Doesn't stall actually increases drag?

http://www.insideracingtechnology.com/R ... loverd.gif

If your mental model is a (airplane) wing designed with minimal drag in mind (so that the very high speeds attained help with the lift part), with small angles of attack and designed to deviate the air a few degrees from its initially trajectory, then yes, stall will increase drag. Partly because low drag at 800Km/h was the initial design consideration.
But F1 cars are not airplanes, are not designed as such and should not be considered as such.
And F1 car wing is designed to produce downforce at 200Km/h, optimized for such intentionally paying the price of a very high drag, has angles of attack of 20-60 degrees and is supposed to deviate the incoming air by something like 30-45 degrees. So what works on an airplane doesn't necessarily apply here.
As an analogy, road cars and competition bicycles are both designed with similar objectives of reducing weight and minimizing drag. Do you think the same design and performance rules apply for both cases?

[trinidefender]

both lift coefficient and drag coefficient are reduced
so in F1 such stalling causes less drag, not more drag

Really?
Doesn't stall actually increases drag?

http://www.insideracingtechnology.com/R ... loverd.gif

If your mental model is a (airplane) wing designed with minimal drag in mind (so that the very high speeds attained help with the lift part), with small angles of attack and designed to deviate the air a few degrees from its initially trajectory, then yes, stall will increase drag. Partly because low drag at 800Km/h was the initial design consideration.
But F1 cars are not airplanes, are not designed as such and should not be considered as such.
And F1 car wing is designed to produce downforce at 200Km/h, optimized for such intentionally paying the price of a very high drag, has angles of attack of 20-60 degrees and is supposed to deviate the incoming air by something like 30-45 degrees. So what works on an airplane doesn't necessarily apply here.
As an analogy, road cars and competition bicycles are both designed with similar objectives of reducing weight and minimizing drag. Do you think the same design and performance rules apply for both cases?

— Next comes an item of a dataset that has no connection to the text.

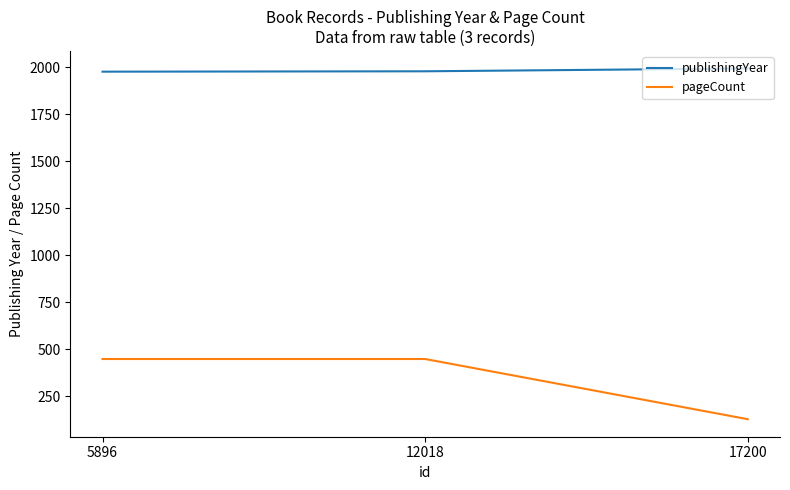

Which series has the widest spread of values?

pageCount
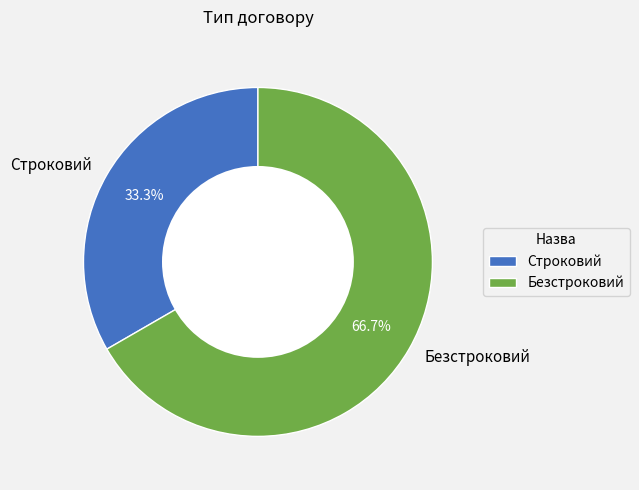

Is there a majority slice in this chart?

Yes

Hollus while your reasoning that in an airplane stall the wing will usually produce more drag while stalled and a car wing will usually produce less stalled, the way you went around explaining it needs some correcting. Yes they are designed quickly and for different speeds etc. however the physics doesn't change. The same forces and airflow is moving around the wing.

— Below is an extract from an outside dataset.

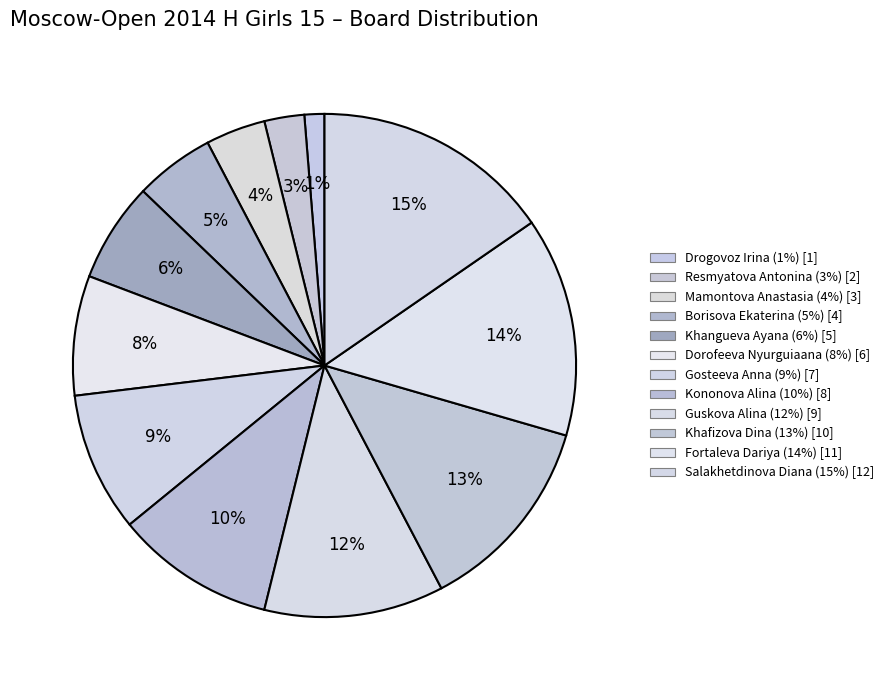

How many slices are in this pie chart?

12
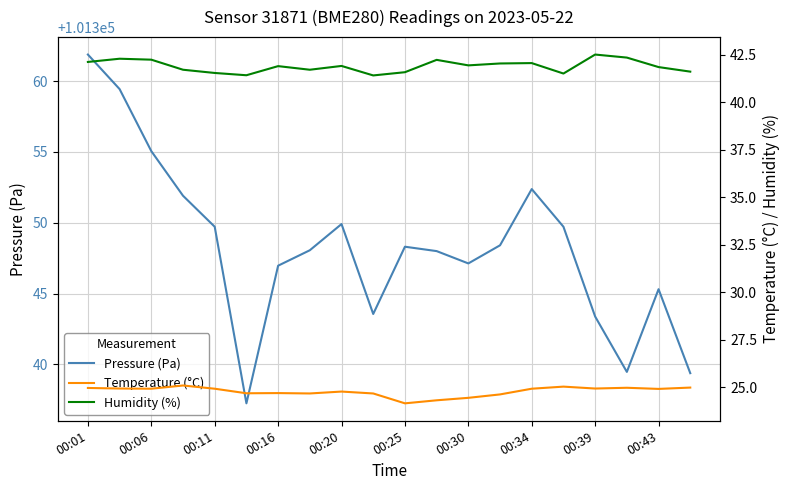

True or false: Pressure (Pa) has a value of 50884.6 at 00:25.

False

Now if one was to compare the two big differences between an airplane wing and an F1 wing, there is a major difference. Airplane wings have to work at multiple angles of attack, an F1 wing only has to work at the angles allowed by suspension movement, < than +/- 1 degree. People think that an airplane wing stalls because of the slow airspeed, the real main reason is the increase in angle of attack that pilots have to do to keep lift up flying slowly that causes the wing to stall. There reaches a point where the angle becomes to great and the wing stalls.

The f1 wing trying to produce such a large amount of downforce over such a small area creates a situation with a high drag wing. By stalling this the induced drag is cut. In a plane as the AoA increases there is a large increase in drag because the wing basically turns flat to the airflow, negating any loss in induced drag by the stalling

[riff_raff]

While I do not see any benefit to braking performance from stalling the wing or underbody airflows, if you actually wished to do so it would be simple enough to achieve simply by designing the suspension to produce lots of dive under braking.